Smith prefers to credit his support staff. In addition to Smith and Costello, there's team physician Ben Shaffer, assistant trainer Tim Clark, massage therapist Curt Millar, team internist Richard Feldman, nutritionist Tom Fox, ophthalmologist Michael Herr, dentist Howard Salob and a three-man equipment staff.
"There's no way I could do it all myself," Smith said. "It's a team effort. It used to be that there was only two guys, a trainer and an equipment guy. Now you've got an equipment guy and assistant equipment guy, an assistant to the assistant equipment guy, plus my whole staff."
That said, the extra help doesn't necessarily make his job easier. The hours are long up to 19 a day during a road trip and the travel is extensive.
Moreover, there are some unique occupational hazards: Former NHL trainer Skip Thayer a mentor of Smith's needed major surgery on both hands after 28 years of taping joints and giving massages. And longtime Los Angeles trainer Pete Demers once suffered three broken ribs after getting hit by a puck.
Smith can relate. During his last season in Anaheim, a first-period shot by now-retired Fredrick Olesson hit him square in the face.
"The worst thing is I saw the puck coming, so I put my hands up," Smith said. "But the guy in front of me threw up his hands. He had black gloves on, and I thought that was the puck. So I dropped my hands, and it smoked me.
"Craig Hartsburg [Anaheim's coach] came over and asked, 'Are you all right?
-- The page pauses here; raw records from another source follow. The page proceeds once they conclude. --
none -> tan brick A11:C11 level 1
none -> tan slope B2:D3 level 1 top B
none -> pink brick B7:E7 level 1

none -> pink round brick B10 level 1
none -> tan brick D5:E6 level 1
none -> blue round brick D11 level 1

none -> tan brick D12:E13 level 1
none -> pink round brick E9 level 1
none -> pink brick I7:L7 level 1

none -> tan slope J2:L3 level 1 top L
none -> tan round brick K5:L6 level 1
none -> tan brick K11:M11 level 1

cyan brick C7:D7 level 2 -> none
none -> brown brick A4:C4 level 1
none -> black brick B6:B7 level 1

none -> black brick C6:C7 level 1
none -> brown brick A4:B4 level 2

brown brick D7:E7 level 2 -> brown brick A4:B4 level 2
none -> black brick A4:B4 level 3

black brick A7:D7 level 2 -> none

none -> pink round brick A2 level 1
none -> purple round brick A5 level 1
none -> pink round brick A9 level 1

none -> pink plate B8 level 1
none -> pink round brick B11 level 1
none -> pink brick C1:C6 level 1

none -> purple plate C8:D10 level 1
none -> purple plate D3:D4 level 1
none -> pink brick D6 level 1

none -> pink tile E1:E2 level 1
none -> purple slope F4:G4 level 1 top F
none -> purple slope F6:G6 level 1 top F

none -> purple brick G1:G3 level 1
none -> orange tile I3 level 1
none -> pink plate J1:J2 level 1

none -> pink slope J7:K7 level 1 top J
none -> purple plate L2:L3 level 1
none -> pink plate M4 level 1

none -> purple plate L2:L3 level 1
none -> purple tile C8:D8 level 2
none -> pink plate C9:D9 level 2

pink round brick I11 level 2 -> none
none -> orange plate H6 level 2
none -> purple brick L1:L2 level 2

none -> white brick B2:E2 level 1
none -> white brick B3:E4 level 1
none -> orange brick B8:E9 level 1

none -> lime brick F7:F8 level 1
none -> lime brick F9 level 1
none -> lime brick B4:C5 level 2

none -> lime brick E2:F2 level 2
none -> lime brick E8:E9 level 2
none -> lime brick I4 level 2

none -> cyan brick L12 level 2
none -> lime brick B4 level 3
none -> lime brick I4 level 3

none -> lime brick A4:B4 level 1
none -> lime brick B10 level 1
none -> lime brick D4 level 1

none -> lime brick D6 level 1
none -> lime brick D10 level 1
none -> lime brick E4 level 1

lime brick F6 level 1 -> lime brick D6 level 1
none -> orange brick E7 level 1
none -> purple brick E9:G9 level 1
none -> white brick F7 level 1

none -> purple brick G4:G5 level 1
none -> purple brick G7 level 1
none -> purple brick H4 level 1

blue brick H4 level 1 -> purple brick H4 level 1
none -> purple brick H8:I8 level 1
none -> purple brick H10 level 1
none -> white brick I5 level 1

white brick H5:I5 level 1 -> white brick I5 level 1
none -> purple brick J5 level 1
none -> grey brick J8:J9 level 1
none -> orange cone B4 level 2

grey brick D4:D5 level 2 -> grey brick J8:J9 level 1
You've got a dent in your face.' "
Smith finished the game, had surgery the next day and was back on the Mighty Ducks' bench the following night.
"It hurt, but I ask the players to do their job when they're not feeling good," Smith said. "And I wouldn't ask them to do anything I wouldn't do."
Except, perhaps, for the paperwork.
"Sometimes I can't stand it," he said. "I didn't become a trainer to push paper all day. But then a guy comes to you at the end of the day and says thanks. Or a guy comes back off an injury and scores a goal, makes a great save or lays a big hit on someone. That's the most gratifying part of the job. That's what I live for."